The Slovakian overcame the effects of jet leg to squeeze past Japanese qualifier Nao Hibino 6-1, 5-7, 6-3, setting up a potential slugfest with Osaka in the world No. 7's first match since becoming her country's maiden Grand Slam singles champion.
"I'm still fighting with jet leg, but it's going to be a tough match (against Osaka)," the 29th-ranked Cibulkova said after a surprisingly competitive first match in Tokyo.
"She has just won a Major so I hope it's going to be packed and I hope for a good match."
Osaka has been on a media whirlwind tour since her ground-breaking achievement just over a week ago.
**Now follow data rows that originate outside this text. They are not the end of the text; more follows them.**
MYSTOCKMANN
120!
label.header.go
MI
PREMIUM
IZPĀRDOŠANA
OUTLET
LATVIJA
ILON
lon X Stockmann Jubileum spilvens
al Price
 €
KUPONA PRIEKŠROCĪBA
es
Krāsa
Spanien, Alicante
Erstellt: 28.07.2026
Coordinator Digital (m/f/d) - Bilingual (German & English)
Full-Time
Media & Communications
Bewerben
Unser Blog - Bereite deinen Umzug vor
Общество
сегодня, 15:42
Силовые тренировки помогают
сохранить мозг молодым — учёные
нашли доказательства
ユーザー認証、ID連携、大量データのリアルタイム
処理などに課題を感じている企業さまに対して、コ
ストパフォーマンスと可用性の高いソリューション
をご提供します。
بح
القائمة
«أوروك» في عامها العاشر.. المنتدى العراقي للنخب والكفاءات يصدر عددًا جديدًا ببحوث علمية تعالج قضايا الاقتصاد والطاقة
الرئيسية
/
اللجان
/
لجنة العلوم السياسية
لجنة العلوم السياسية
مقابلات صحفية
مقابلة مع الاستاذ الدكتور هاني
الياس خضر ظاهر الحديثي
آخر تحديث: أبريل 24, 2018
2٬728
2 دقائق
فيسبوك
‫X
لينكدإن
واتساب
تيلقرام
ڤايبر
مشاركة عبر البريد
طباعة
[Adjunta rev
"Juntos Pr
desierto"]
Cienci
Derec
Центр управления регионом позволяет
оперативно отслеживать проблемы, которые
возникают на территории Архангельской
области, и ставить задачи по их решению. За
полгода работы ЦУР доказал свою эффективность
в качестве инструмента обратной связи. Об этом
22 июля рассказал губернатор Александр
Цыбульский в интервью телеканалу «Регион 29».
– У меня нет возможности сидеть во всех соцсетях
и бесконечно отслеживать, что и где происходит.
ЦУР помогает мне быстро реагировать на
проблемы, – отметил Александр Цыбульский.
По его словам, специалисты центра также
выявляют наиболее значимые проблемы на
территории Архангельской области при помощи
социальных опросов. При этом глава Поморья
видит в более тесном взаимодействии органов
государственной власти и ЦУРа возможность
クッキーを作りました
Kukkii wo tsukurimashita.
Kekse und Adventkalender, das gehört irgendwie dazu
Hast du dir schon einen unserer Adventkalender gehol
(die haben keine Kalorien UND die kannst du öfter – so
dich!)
Speaking ahead of the tournament, where she is aiming to go one better after losing to top seed Caroline Wozniacki in the 2016 final, she put her final tears down to shredded nerves and her natural awkwardness, rather than the tantrum thrown by Serena Williams.
The 20-year-old melted hearts when she burst into sobs as boos rang out following her emphatic 6-2, 6-4 thrashing of Williams in a controversial New York final.
But Osaka has refused to blame her childhood idol, who called chair umpire Carlos Ramos a "thief" in an astonishing rant triggered by a code violation for coaching that culminated in a docked game.
I don't feel like I would've liked to savour the moment more - I do things my own way and everyone is different in their own way so I don't really have any regrets.
NAOMI OSAKA, US Open champion, who does not blame her final opponent Serena Williams for the emotional scenes at Flushing Meadows.
"I feel like there was just a lot of emotions," the 20-year-old said on Monday. "I couldn't really pinpoint it at the time, I just felt very overwhelmed."
The row that erupted between Williams and Ramos polarised opinion and has since sparked a debate about sexism in tennis after the American fumed that the umpire would not have treated a male player in the same fashion.
But Osaka has stayed above the fray, insisting there was no need for the outpouring of sympathy.
"I don't feel like I would've liked to savour the moment more - I do things my own way and everyone is different in their own way so I don't really have any regrets," she added.
Her stardust is set to boost ticket sales for the event, and Osaka fired a warning that she is now a completely different player to the one who lost two years ago. "I'm a little bit more mature now, having that experience helps and being more confident in yourself too," she said.
Earlier on Monday, Spain's former world No. 1 Garbine Muguruza breezed into the second round, with the sixth seed beating Swiss Belinda Bencic 6-2, 6-4.
Defending champion and second-ranked Wozniacki heads the field in the Japanese capital, where the Dane is bidding to win her third successive title and fourth overall.